John Trumbull - Hartford, CT
Posted by: Groundspeak Charter Member neoc1
N 41° 45.843 W 072° 40.900
18T E 692712 N 4626177
An architectural sculpture honoring poet John Trumbull is one of six medallions honoring Connecticut's outstanding intellectuals on the second level of the east façade of the Connecticut State Capitol in Hartford.
Waymark Code: WMQBQ1
Location: Connecticut, United States
Date Posted: 01/31/2016
Published By:Groundspeak Premium Member Marine Biologist
Views: 1

A 6' diameter marble relief sculpture featuring the head and upper chest of poet John Trumbull was created by Charles Henry Niehaus and installed on the east façade of the State Capitol building around 1895. The fifth from the left of six, roundel, sculptures depicts John Trumbull wearing a jacket ruffled shirt, in bas relief, and his head in high relief inside a recessed circle. The inscription JOHN TRUMBULL frames his head.

John Trumbull was born in Watertown, CT on April 24, 1750. He graduated from Yale College in 1767 and continued is studies in law at Yale from 1771 to 1773. While at Yale he wrote ten essays, called "The Meddler", imitating The Spectator, to the Boston Chronicle, and essays, signed " The Correspondent" to the Connecticut Journal and New Haven Post Boy. His satire in verse, The Progress of Dulness (1772–1773), was an attack on educational methods of his time.

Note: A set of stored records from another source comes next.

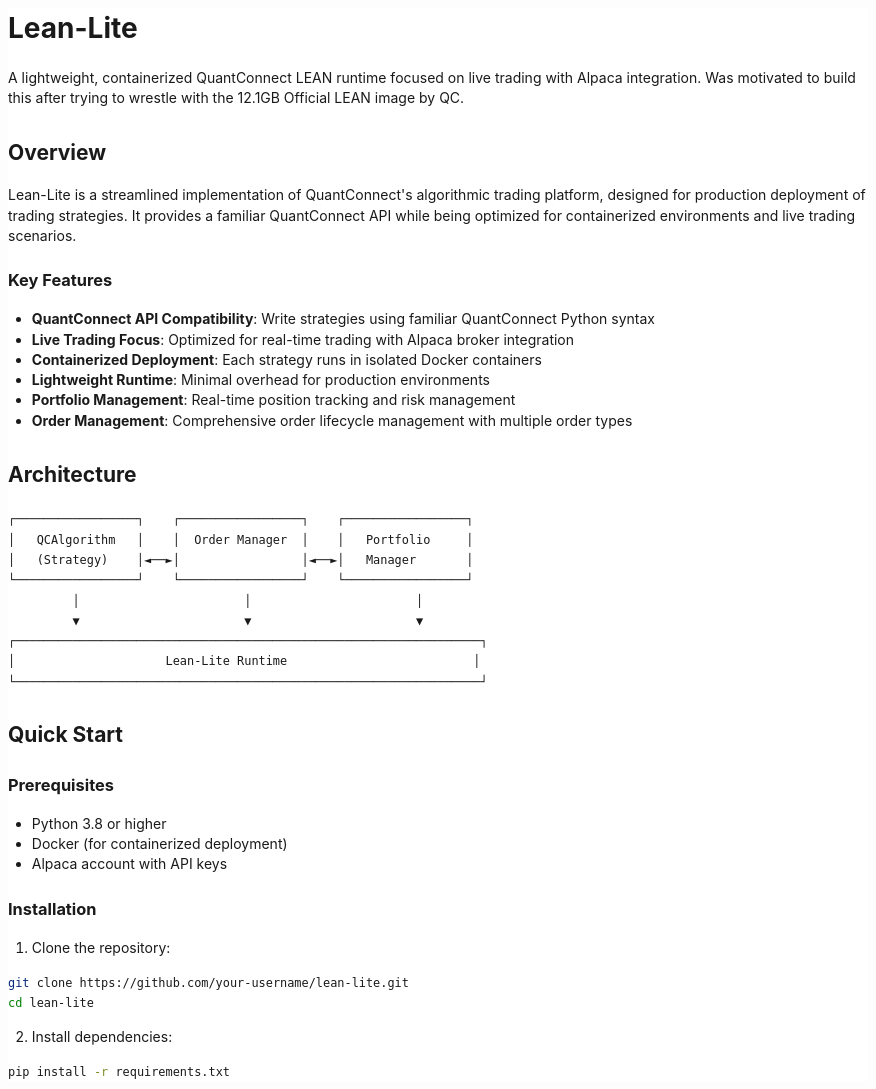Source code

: # Lean-Lite

A lightweight, containerized QuantConnect LEAN runtime focused on live trading with Alpaca integration. Was motivated to build this after trying to wrestle with the 12.1GB Official LEAN image by QC.

## Overview

Lean-Lite is a streamlined implementation of QuantConnect's algorithmic trading platform, designed for production deployment of trading strategies. It provides a familiar QuantConnect API while being optimized for containerized environments and live trading scenarios.

### Key Features

- **QuantConnect API Compatibility**: Write strategies using familiar QuantConnect Python syntax
- **Live Trading Focus**: Optimized for real-time trading with Alpaca broker integration
- **Containerized Deployment**: Each strategy runs in isolated Docker containers
- **Lightweight Runtime**: Minimal overhead for production environments
- **Portfolio Management**: Real-time position tracking and risk management
- **Order Management**: Comprehensive order lifecycle management with multiple order types

## Architecture

```
┌─────────────────┐    ┌─────────────────┐    ┌─────────────────┐
│   QCAlgorithm   │    │  Order Manager  │    │   Portfolio     │
│   (Strategy)    │◄──►│                 │◄──►│   Manager       │
└─────────────────┘    └─────────────────┘    └─────────────────┘
         │                       │                       │
         ▼                       ▼                       ▼
┌─────────────────────────────────────────────────────────────────┐
│                     Lean-Lite Runtime                          │
└─────────────────────────────────────────────────────────────────┘
```

## Quick Start

### Prerequisites

- Python 3.8 or higher
- Docker (for containerized deployment)
- Alpaca account with API keys

### Installation

1. Clone the repository:
```bash
git clone https://github.com/your-username/lean-lite.git
cd lean-lite
```

2. Install dependencies:
```bash
pip install -r requirements.txt
```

During the Revolutionary War he wrote the political satire M'Fingal (1775). After the war he became a member of a group of writers, along with David Humphreys, Joel Barlow and Lemuel Hopkins, known as the "Hartford Wits." A staunch Federalist, he along with the other "Hartford Wits" wrote the satirical poem The Anarchiad: A New England Poem, in favor of the Constitutional Convention of 1787. John Trumbull was elected a Fellow of the American Academy of Arts and Sciences in 1791.